Sidération
La petite histoire des mots, La chronique de Georges Pop
Un grand nombre d’élus français ont avoué avoir été stupéfaits en apprenant la décision du président Emmanuel Macron de dissoudre l’Assemblée nationale et de convoquer des élections législatives anticipées. Certains ont même confié avoir été frappés de « sidération ». Ce terme désigne un choc émotionnel d’une grande violence, susceptible d’empêcher toute compréhension, voire toute action.
On notera d’emblée la proximité des mots « sidération » et « sidéral ». Le second nous vient du latin « sideralis » qui signifie « astral », dérivé de « sidus » qui veut dire « astre ». Le « vide sidéral », par exemple, désigne l’espace supposé dépourvu de matière, situé entre les astres. Le substantif « sidération » est lui aussi issu de « sidus ». Chez les Romains, « sideratio », désignait l’influence néfaste des astres sur la santé des végétaux.

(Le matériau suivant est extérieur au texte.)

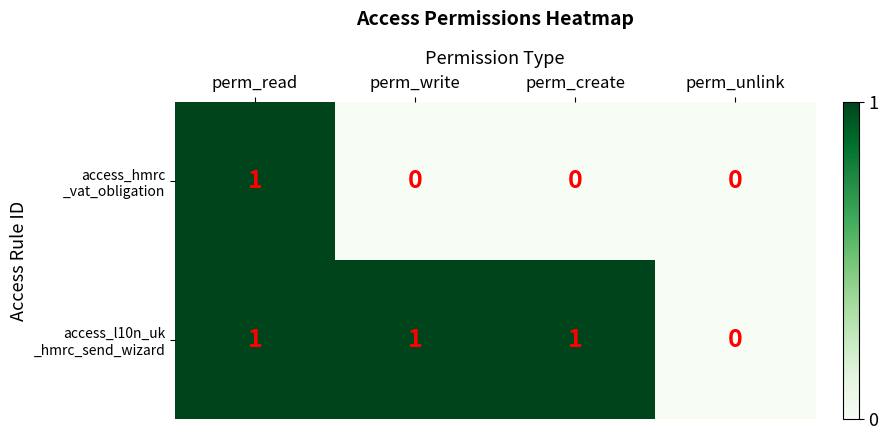

At which category is the sum across all series the highest?

perm_read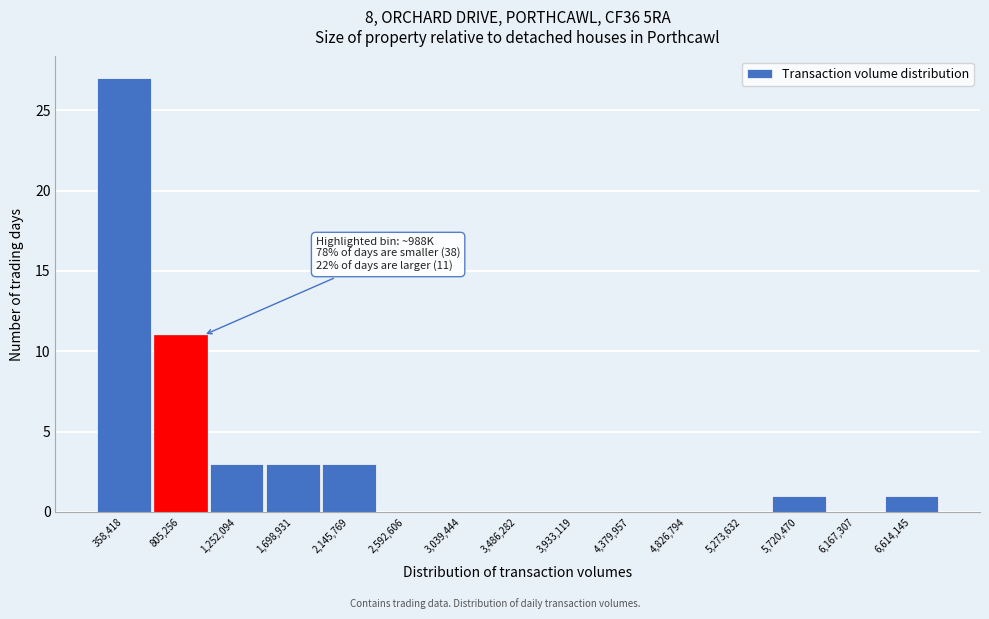

Over which range of the x-axis is the bar tallest?

150000 to 600000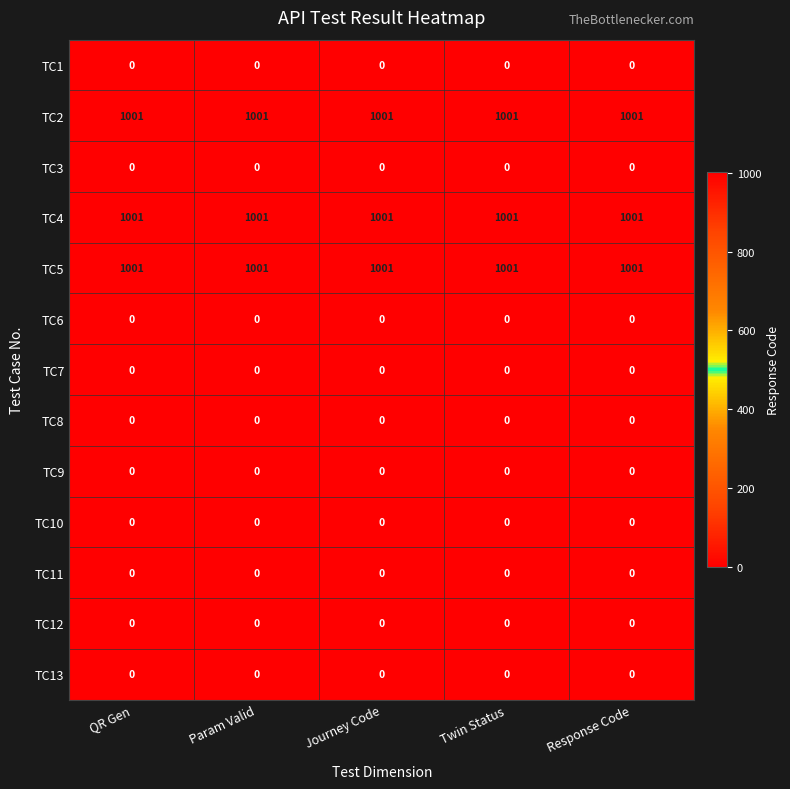

What is the spread (max minus min) of values at Twin Status?

1001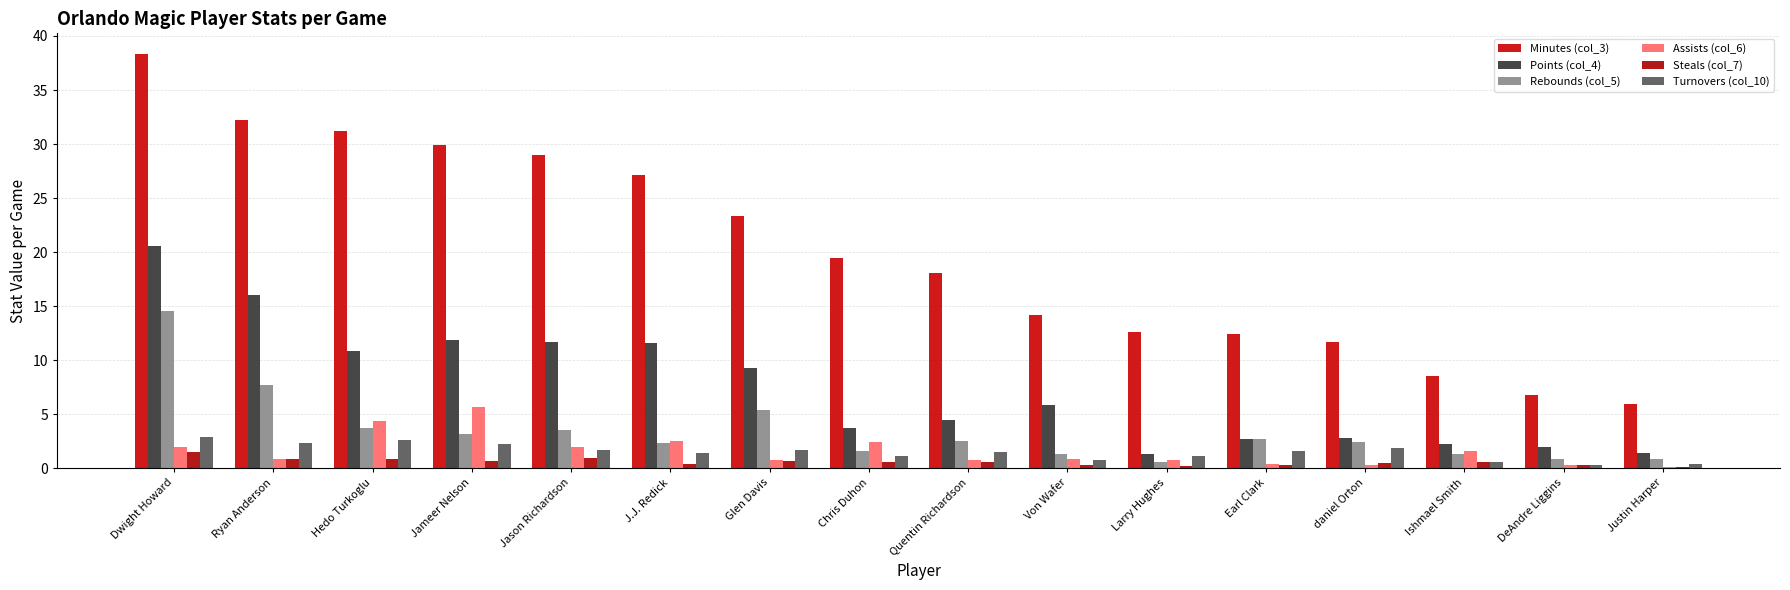

Is it true that Rebounds (col_5) equals 1.4 at Von Wafer?

True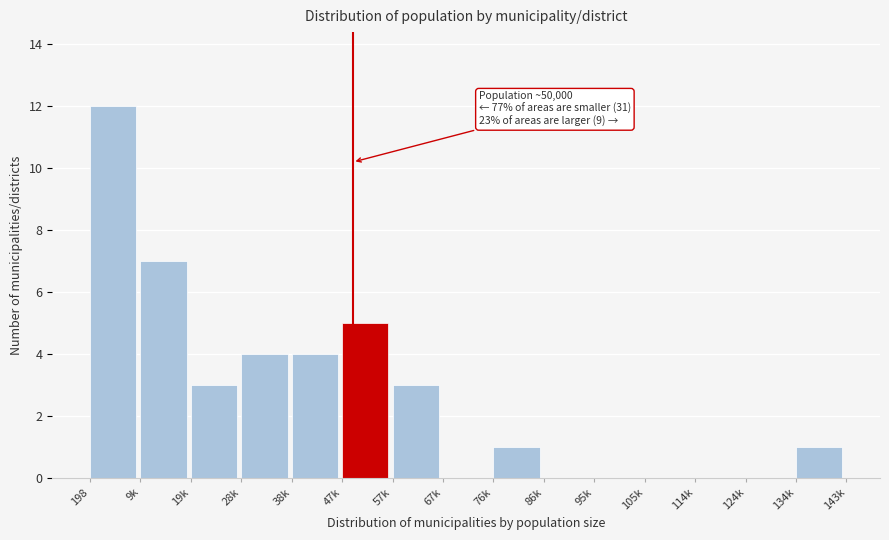

Reading left to right, transcribe all the data shown in this chart.

198=12	9k=7	19k=3	28k=4	38k=4	47k=5	57k=3	67k=0	76k=1	86k=0	95k=0	105k=0	114k=0	124k=0	134k=1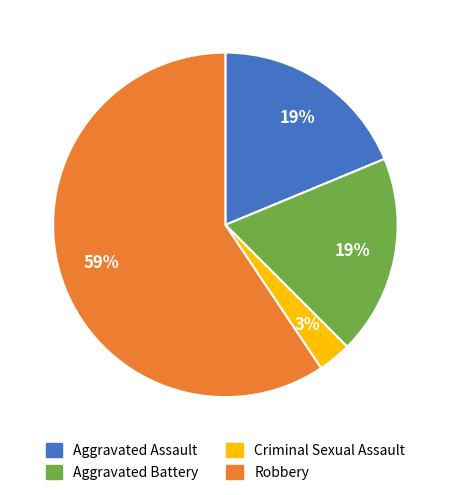

To the nearest percent, what is the combined percentage of Robbery and Aggravated Assault?

78%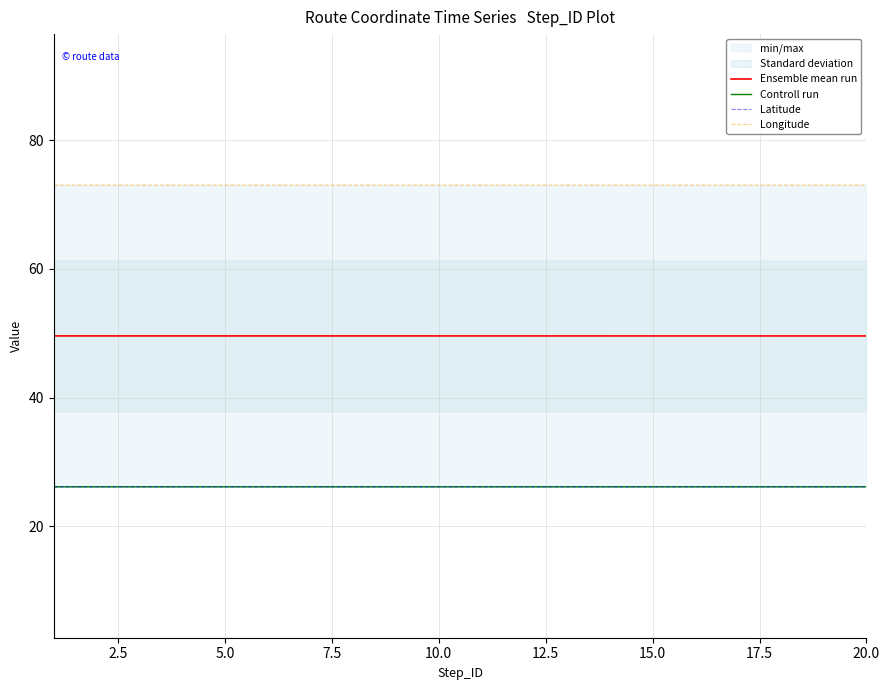

The Ensemble mean run series shows 49.6 at 15.0. True or false?

True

En français, « sidération » réapparaît dès le XVIe siècle pour évoquer l’influence attribuée aux astres sur la vie ou la santé d’une personne. Deux siècles plus tard, la médecine définit la « sidération » comme « l’anéantissement brutal et subi, proche de la mort, des forces vitales sous l’effet d’un choc émotionnel ou… de la foudre » ; une forme de catatonie qui paralyse le sujet, le laissant sans voix et incapable d’agir.

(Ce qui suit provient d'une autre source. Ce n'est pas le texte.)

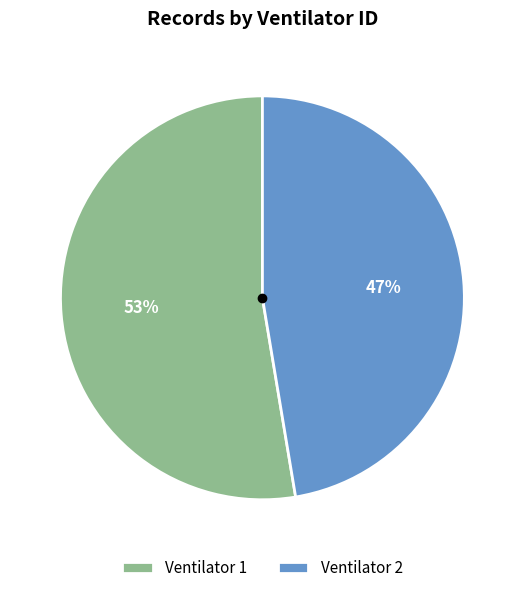

Is the sum of 2 and 1 greater than half?

Yes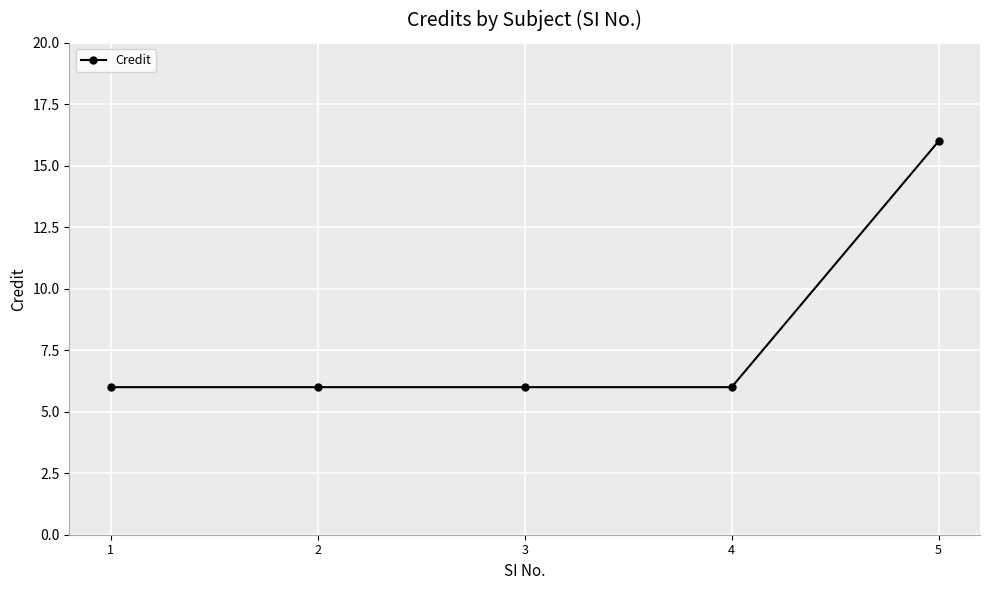

What is the maximum value shown in the chart?

16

De nos jours, en psychiatrie, la sidération caractérise une profonde stupeur vécue lors d’une grande violence, comme un viol, par exemple. Elle provoque une dissociation mentale et émotionnelle qui bloque la raison et empêche toute réflexion ou action. Dans les cas les plus graves, elle peut être à l’origine d’un trouble de stress post-traumatique, observé chez les militaires revenus d’un front de guerre, notamment.

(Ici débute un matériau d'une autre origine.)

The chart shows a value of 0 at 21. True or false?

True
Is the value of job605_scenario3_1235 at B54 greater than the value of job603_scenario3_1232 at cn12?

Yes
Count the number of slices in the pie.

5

Ce processus de sidération a été décrypté par la médecine : lorsque notre cerveau est saturé de stress, au lieu de nous doper à l’adrénaline, afin de nous sauvegarder, il choisit de produire de quoi nous anesthésier, en relâchant certains neurotransmetteurs, comme des endorphines. Elles ont un effet semblable à celui de la morphine, non seulement sur l’état de conscience, mais aussi sur les muscles.
Il va sans dire que la « sidération » décrite par analogie par certains élus de France, en apprenant la décision d’Emmanuel Macron, est plus proche d’une stupéfaction passagère que de l’état catatonique défini par la médecine et la psychiatrie. Heureusement !
Il est intéressant de noter que le mot « sidération » a encore un sens dans le domaine agricole. Il désigne un système de rotation des cultures dans lequel on enterre une plante pour enrichir le sol en azote. Par les temps qui courent, cependant, cette définition est tombée en désuétude. Actuellement, lorsqu’un paysan parle de « sidération », il évoque certainement davantage son impuissance déprimante à sauver son exploitation que ses méthodes de culture.